• A link to more information on Oral heath and frequently asked questions.
    Read More.
  • For information and resources related to professional development and patient care. Read More.
  • Know more about SLDA, the national dental association of Sri Lanka. Learn about it's services to the profession and benefits to the members and community. Read More.

Sri Lanka Dental Journal , 2011 April (Vol:41 No:1)

Author(s): E.M.U.C.K. Herath, P.R. Jayasooriya, I.R. Perera
Other formats: Abstract , PDF
Published on: Wed, 15 Aug 2012 15:05:40 +0530
Last updated on: Wed, 15 Aug 2012 15:05:40 +0530
Sri Lanka Dental Journal, 2011 April (Vol:41 No:1)

Descriptive analysis of subtypes of amelogenesis imperfecta


Amelogenesis imperfecta (AI) is defined as clinically and genetically diverse group of conditions that are caused by mutations in genes. The present study aims to describe the different clinical presentations, patterns of inheritance and syndromic forms observed in a group of children with AI in Sri Lanka, in order to create awareness among Dental Surgeons, regarding this complicated group of disorders.

Study sample
The study sample comprised of 12 females and 8 males belonging to sixteen families.

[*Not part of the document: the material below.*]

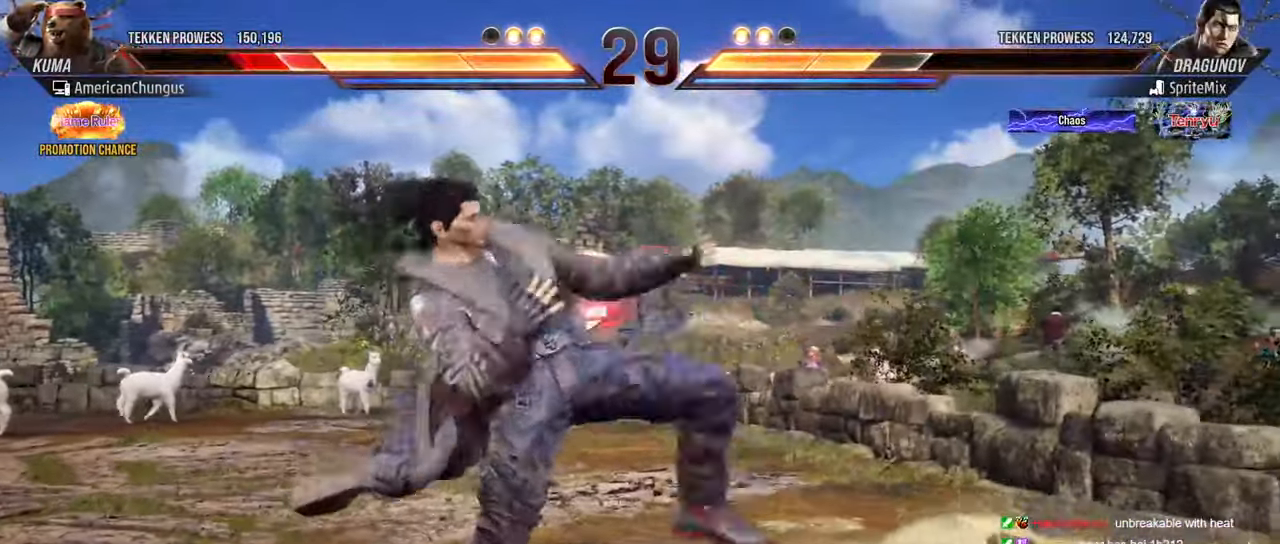
{"buttons": [], "left_stick": "right", "events": [[84, "left_stick", "right"]]}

Hypoplastic type (Type I) of AI was the commonest form affecting 45% of the children. Thirty percent of children showed features of hypomaturation type (Type II) while 15% and 10% showed features of hypocalcification (Type III), hypoplastic/hypomaturation (Type IV) form of disease respectively. Sub typing performed with Witkop and Sauk classification as a guidline revealed all sub types except for IE (hypoplastic diffuse smooth type), IIC and D (hypomaturationsnow capped type) and IIIB (hypocalcified-diffuse type). Children who may have Kohlschutter syndrome, Cone rod dystrophy and Tricho-dentoosseous syndrome were identified and are undergoing further investigations to confirm the diagnoses.

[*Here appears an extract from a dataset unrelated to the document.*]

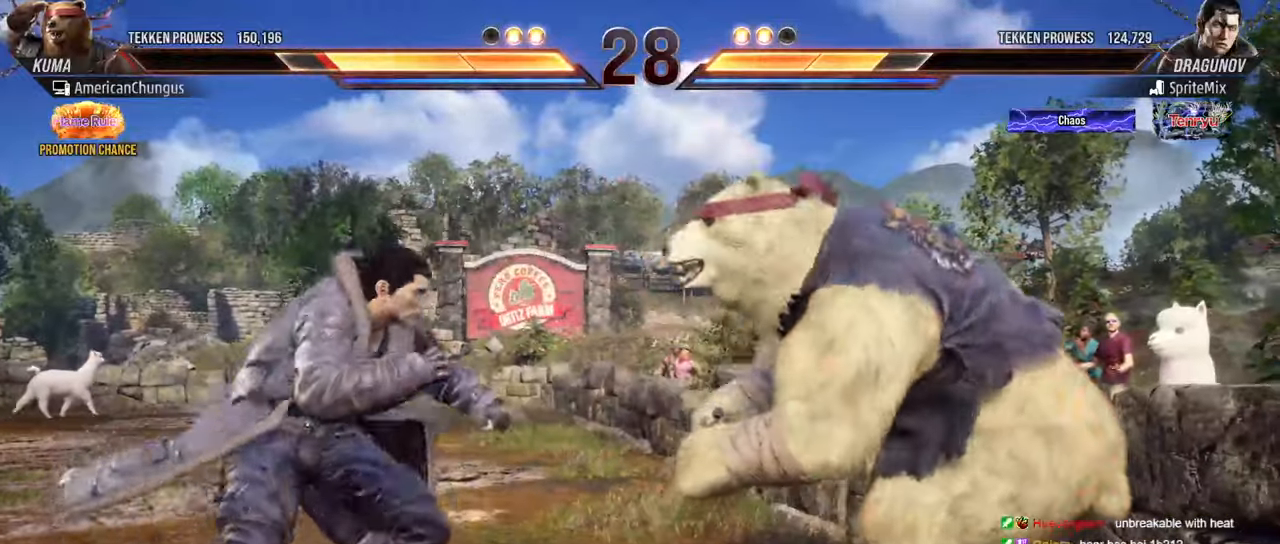
{"buttons": [], "left_stick": "right", "events": [[50, "left_stick", "center"], [133, "left_stick", "right"]]}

By describing the different forms f AI, we expect to improve the awareness of this complicated group of conditions among Sri Lankan Dental Surgeons. In addition, the importance of identifying the syndromic forms of AI is highlighted.

Key words
Amelogenesis imperfect, pattern of inheritance.

Dr. E.M.U.C.K. Herath
BDS, MS (Restorative Dentistry), Senior Lecturer and Consultant Paedodontist, Div of Paedodontics, Department of Community Dentistry, Faculty of Dental Sciences, University of Peradeniya, Sri Lanka.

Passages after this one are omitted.